Nesse sentido, diferentemente da experiência analisada com o grupo Teatro do Elefante, ao considerar as informações acerca da CTA, constata-se que a estrutura organizativa, a capacidade financeira mais consolidada e uma sede própria propiciaram uma maior visibilidade do espetáculo. Embora o processo criativo do espetáculo “Migrantes” tenha se realizado a “portas fechadas”, não havendo nenhuma forma de colaboração com refugiados ou com pessoas que trabalham com estes migrantes, quando da conclusão deste processo, a companhia realizou contatos com o RefugiActo, com o Alto Comissário para as Migrações e com representantes da Amnistia Internacional em Portugal.

O estabelecimento desses contatos foi decisivo, uma vez que, além da participação das referidas entidades enquanto espectadores do espetáculo, a CTA organizou três dias de debates que receberam o nome de “Conversas com o público”, no foyer do Teatro Municipal Joaquim Benite (TMJB). As conversas decorreram em 22 de abril, 06 de maio e 13 de maio de 2017, e tiveram a presença do autor Matéi Visniec, Isabel Galvão, professora e dinamizadora do RefugiActo, Susana Gaspar, presidente da direção da Amnistia Internacional Portugal, Pedro Calado, Alto-Comissário para as Migrações e outros convidados.

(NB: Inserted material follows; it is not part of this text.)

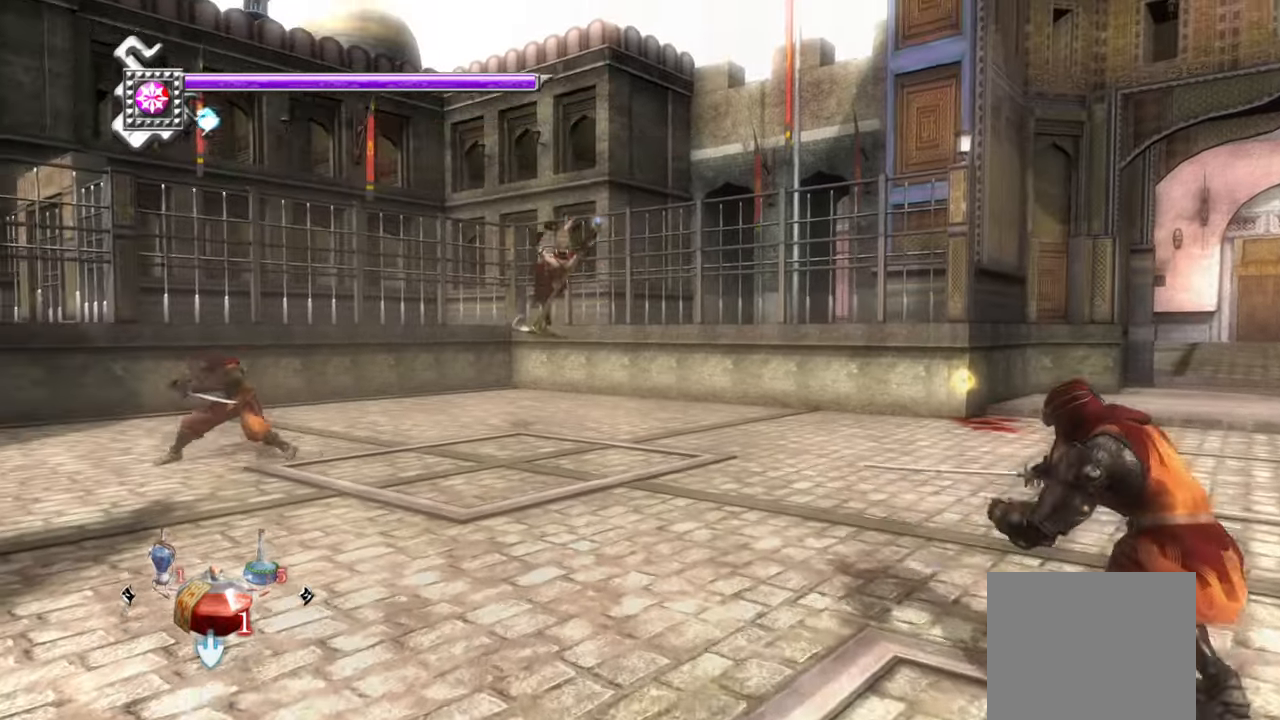
{"buttons": [], "left_stick": "up-left", "right_stick": "right", "events": [[216, "CIRCLE", "down"], [216, "L1", "up"], [216, "TRIANGLE", "down"], [350, "CIRCLE", "up"], [350, "TRIANGLE", "up"], [350, "left_stick", "up-left"]]}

Desse modo, as “Conversas com o público” incrementaram a visibilidade do espetáculo, configurando uma conjuntura de forte apelo social ao fomentar um espaço de discussão e reflexão, aberto a toda a comunidade. Os debates possibilitaram dar a conhecer as mais variadas perspectivas, pondo em diálogo as dúvidas e questionamentos dos espectadores com as informações técnicas e especializadas mediadas pelos convidados, além de abordar criticamente as problemáticas da crise migratória, os posicionamentos da União Europeia, as respostas de Portugal para estas questões e as relações presentes no espetáculo.

De modo geral, ainda que o espetáculo “Migrantes” não tenha materializado uma temporada de apresentações mais longa, é inegável que os seus objetivos tiveram uma repercussão de grande relevância, tendo o espetáculo alcançado uma diversidade de

114

público importante, nomeadamente o público de estudantes e jovens das comunidades locais, representantes de entidades especializadas, voluntários e profissionais de instituições sociais e refugiados acolhidos em Lisboa, demarcando, assim, um total aproximado de 3.200 espectadores, entre abril e maio de 2017.